> _Document text_
■ ■ ■ ■
Financial Instruments

The Company has the following financial instruments: cash, accounts receivable, notes receivable, accounts payable, accrued expenses, and notes payable.  The carrying values of these financial instruments approximate their fair value due to their liquidity or their short-term nature.

Share-Based Compensation

The Company accounts for stock-based awards at fair value on date of grant and recognition of compensation over the service period for awards expected to vest.  The fair value of stock options is determined using the Black-Scholes valuation model, which is consistent with the Company’s valuation techniques previously utilized for options in footnote disclosures.

Reclassifications

Certain amounts from the December 31, 2009, consolidated financial statements have been reclassified to conform with the current year’s presentation.
■ ■ ■ ■
> _Problems and tasks_
[1] Answer these questions using the accounting policy notes, one line each:
(a) Which valuation model sets the fair value of stock options?
(b) According to the notes, why do the carrying values of the financial instruments approximate their fair value?
(c) Amounts from which financial statements were reclassified?
[2] Please extend the accounting policy notes with the next part that follows their final sentence.

> _Recorded information_
■ ■ ■ ■
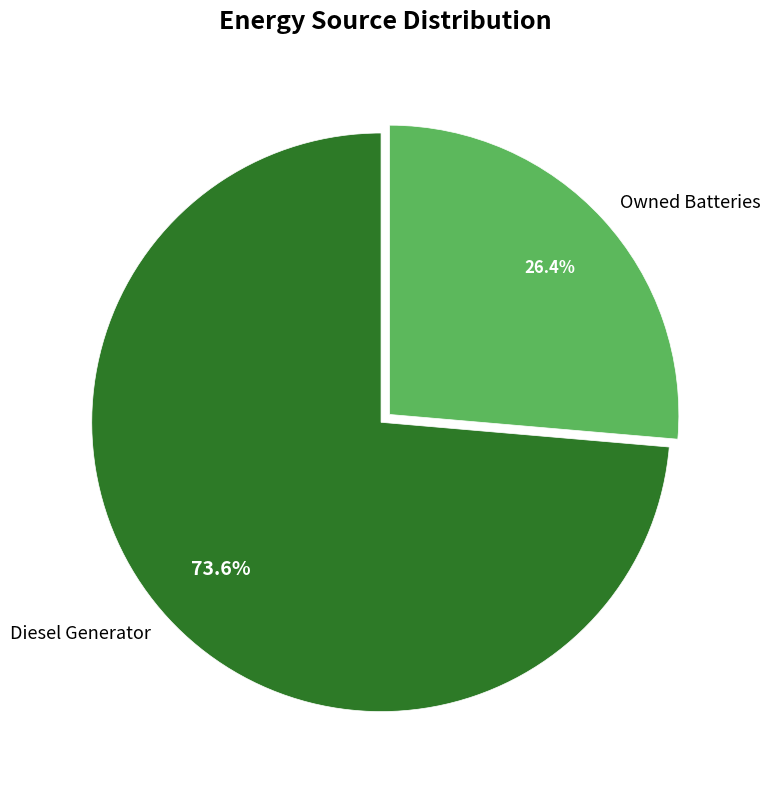

What percentage do Diesel Generator and Owned Batteries together represent?

100.0%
■ ■ ■ ■
> _Numbered answers_
[1]
(a) The Black-Scholes valuation model.
(b) Because of their liquidity or their short-term nature.
(c) The December 31, 2009, consolidated financial statements.

[2]
F-11

 
 

 

Note 2.  Recent Accounting Pronouncements

In June 2009, the FASB issued Statement of Financial Accounting Standard (“SFAS”) No. 168, The FASB Accounting Standards Codification and the Hierarchy of Generally Accepted Accounting Principles, a replacement of FASB Statement No. 162.  This statement modifies the GAAP hierarchy by establishing only two levels of GAAP, authoritative and non-authoritative accounting literature.  Effective July 2009, the FASB Accounting Standards Codification (“ASC”), also known collectively as the “Codification,” is considered the single source of authoritative U.S. accounting and reporting standards, except for additional authoritative rules and interpretive releases issued by the Securities and Exchange Commission.  Non-authoritative guidance and literature would include, among other things, FASB Concepts Statements, American Institute of Certified Public Accountants Issue Papers and Technical Practice Aids, and accounting textbooks.  The Codification was developed to organize GAAP pronouncements by topic so that users can more easily access authoritative accounting guidance.  It is organized by topic, subtopic, section, and paragraph, each of which is identified by a numerical designation.  The adoption has not had a material effect on the Company’s consolidated financial statements.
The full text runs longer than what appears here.